(Document images with source code)
╭──

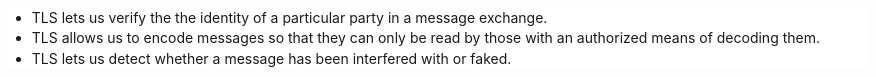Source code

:* TLS lets us verify the the identity of a particular party in a message exchange.
* TLS allows us to encode messages so that they can only be read by those with an authorized means of decoding them.
* TLS lets us detect whether a message has been interfered with or faked.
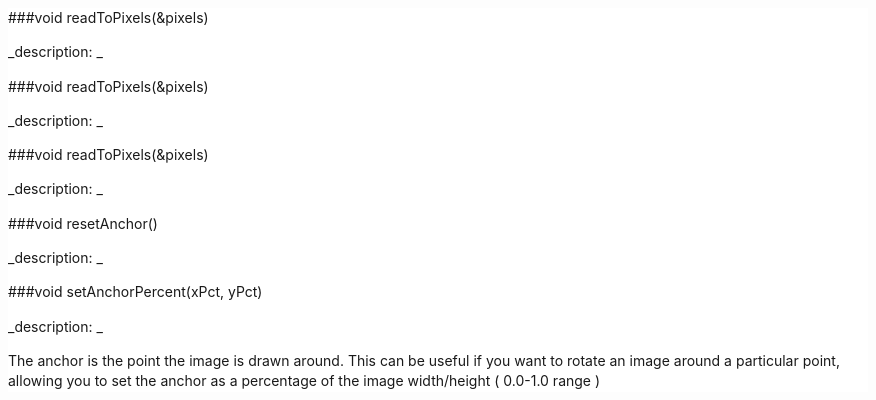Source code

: 


###void readToPixels(&pixels)



_description: _










###void readToPixels(&pixels)



_description: _










###void readToPixels(&pixels)



_description: _










###void resetAnchor()



_description: _










###void setAnchorPercent(xPct, yPct)



_description: _


The anchor is the point the image is drawn around. This can be useful if you want to rotate an image around a particular point, allowing you to set the anchor as a percentage of the image width/height ( 0.0-1.0 range )








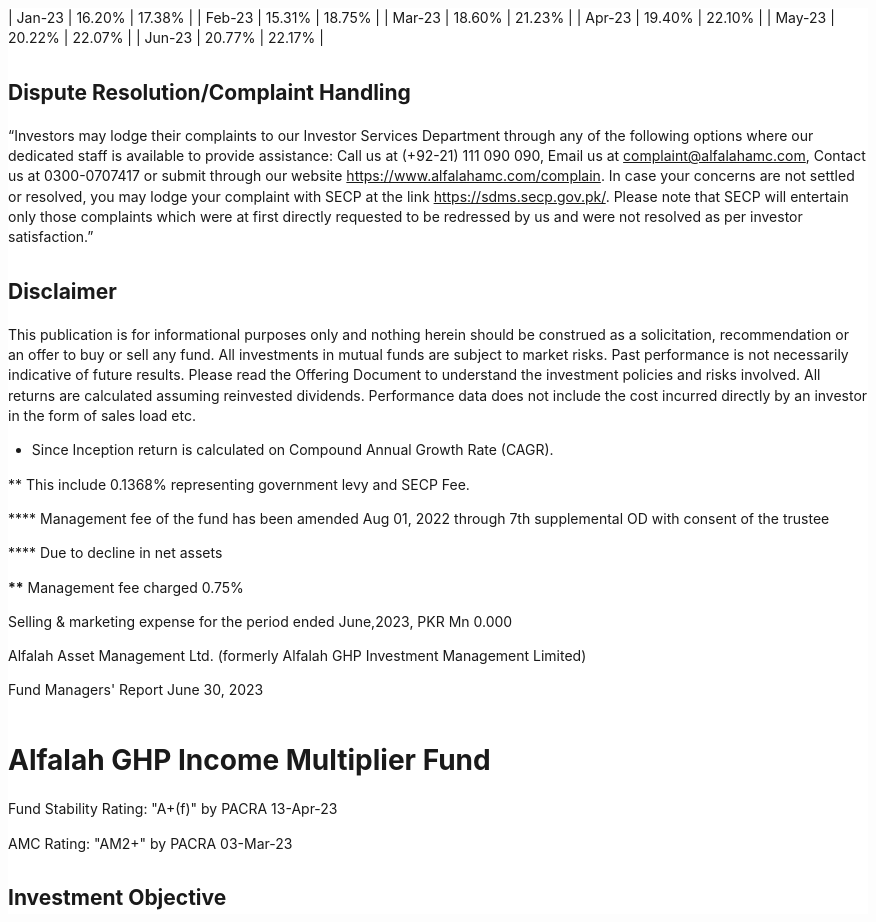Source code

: | Jan-23 | 16.20% | 17.38% |
| Feb-23 | 15.31% | 18.75% |
| Mar-23 | 18.60% | 21.23% |
| Apr-23 | 19.40% | 22.10% |
| May-23 | 20.22% | 22.07% |
| Jun-23 | 20.77% | 22.17% |

## Dispute Resolution/Complaint Handling

“Investors may lodge their complaints to our Investor Services Department through any of the following options where our dedicated staff is available to provide assistance: Call us at (+92-21) 111 090 090, Email us at complaint@alfalahamc.com, Contact us at 0300-0707417 or submit through our website https://www.alfalahamc.com/complain. In case your concerns are not settled or resolved, you may lodge your complaint with SECP at the link https://sdms.secp.gov.pk/. Please note that SECP will entertain only those complaints which were at first directly requested to be redressed by us and were not resolved as per investor satisfaction.”

## Disclaimer

This publication is for informational purposes only and nothing herein should be construed as a solicitation, recommendation or an offer to buy or sell any fund. All investments in mutual funds are subject to market risks. Past performance is not necessarily indicative of future results. Please read the Offering Document to understand the investment policies and risks involved. All returns are calculated assuming reinvested dividends. Performance data does not include the cost incurred directly by an investor in the form of sales load etc.

- Since Inception return is calculated on Compound Annual Growth Rate (CAGR).

\*\* This include 0.1368% representing government levy and SECP Fee.

\*\*\*\* Management fee of the fund has been amended Aug 01, 2022 through 7th supplemental OD with consent of the trustee

\*\*\*\* Due to decline in net assets

**\*\*** Management fee charged 0.75%

Selling & marketing expense for the period ended June,2023, PKR Mn 0.000

Alfalah Asset Management Ltd. (formerly Alfalah GHP Investment Management Limited)

Fund Managers' Report June 30, 2023

# Alfalah GHP Income Multiplier Fund

Fund Stability Rating: "A+(f)" by PACRA 13-Apr-23

AMC Rating: "AM2+" by PACRA 03-Mar-23

## Investment Objective
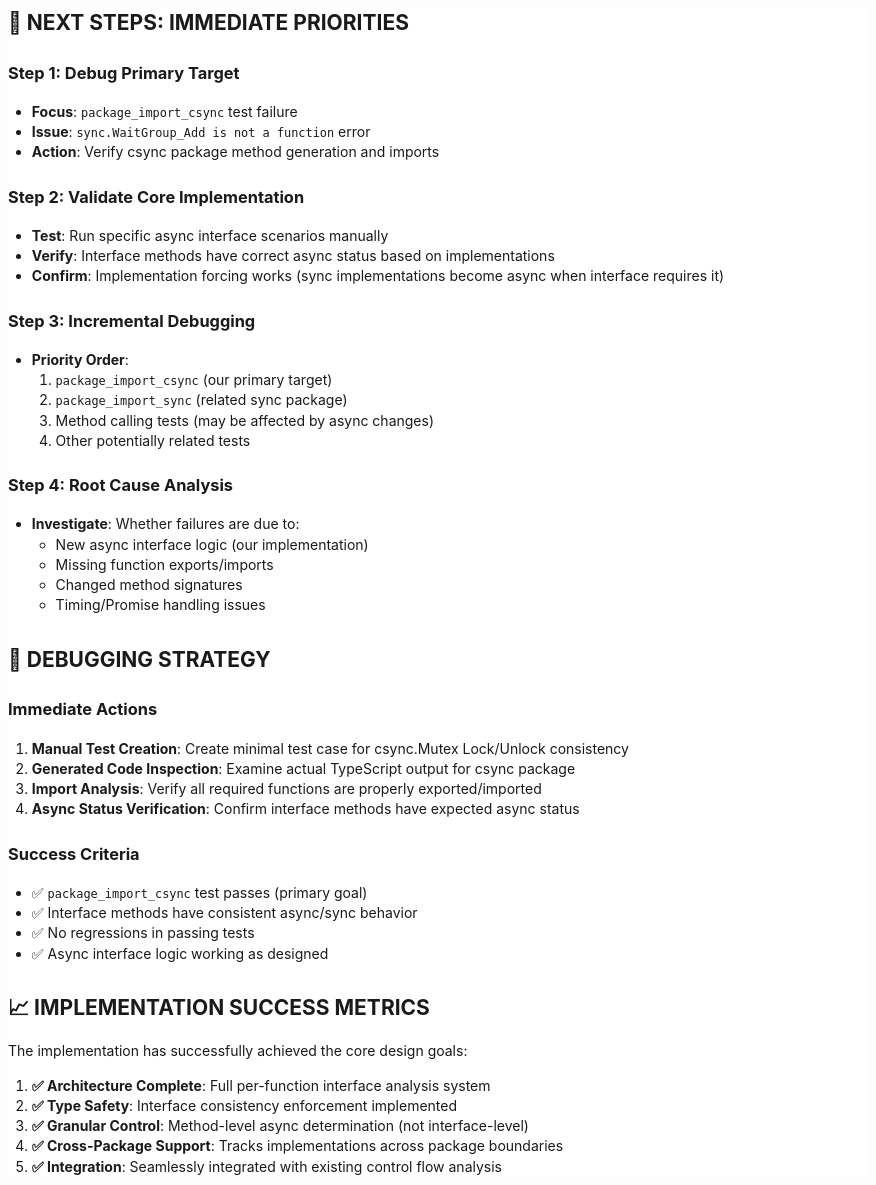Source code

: ## 🎯 **NEXT STEPS: IMMEDIATE PRIORITIES**

### **Step 1: Debug Primary Target** 
- **Focus**: `package_import_csync` test failure
- **Issue**: `sync.WaitGroup_Add is not a function` error
- **Action**: Verify csync package method generation and imports

### **Step 2: Validate Core Implementation**
- **Test**: Run specific async interface scenarios manually
- **Verify**: Interface methods have correct async status based on implementations  
- **Confirm**: Implementation forcing works (sync implementations become async when interface requires it)

### **Step 3: Incremental Debugging**
- **Priority Order**: 
  1. `package_import_csync` (our primary target)
  2. `package_import_sync` (related sync package)
  3. Method calling tests (may be affected by async changes)
  4. Other potentially related tests

### **Step 4: Root Cause Analysis**
- **Investigate**: Whether failures are due to:
  - New async interface logic (our implementation)
  - Missing function exports/imports
  - Changed method signatures
  - Timing/Promise handling issues

## 🔧 **DEBUGGING STRATEGY**

### **Immediate Actions**
1. **Manual Test Creation**: Create minimal test case for csync.Mutex Lock/Unlock consistency
2. **Generated Code Inspection**: Examine actual TypeScript output for csync package
3. **Import Analysis**: Verify all required functions are properly exported/imported
4. **Async Status Verification**: Confirm interface methods have expected async status

### **Success Criteria**
- ✅ `package_import_csync` test passes (primary goal)
- ✅ Interface methods have consistent async/sync behavior
- ✅ No regressions in passing tests
- ✅ Async interface logic working as designed

## 📈 **IMPLEMENTATION SUCCESS METRICS**

The implementation has successfully achieved the core design goals:

1. **✅ Architecture Complete**: Full per-function interface analysis system
2. **✅ Type Safety**: Interface consistency enforcement implemented  
3. **✅ Granular Control**: Method-level async determination (not interface-level)
4. **✅ Cross-Package Support**: Tracks implementations across package boundaries
5. **✅ Integration**: Seamlessly integrated with existing control flow analysis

╰──

Take the lines above from the one containing "### **Success Criteria**" down to the one containing "## 📈 **IMPLEMENTATION SUCCESS METRICS**", and transcribe them exactly, both ends included.

__Result for this task__
### **Success Criteria**
- ✅ `package_import_csync` test passes (primary goal)
- ✅ Interface methods have consistent async/sync behavior
- ✅ No regressions in passing tests
- ✅ Async interface logic working as designed

## 📈 **IMPLEMENTATION SUCCESS METRICS**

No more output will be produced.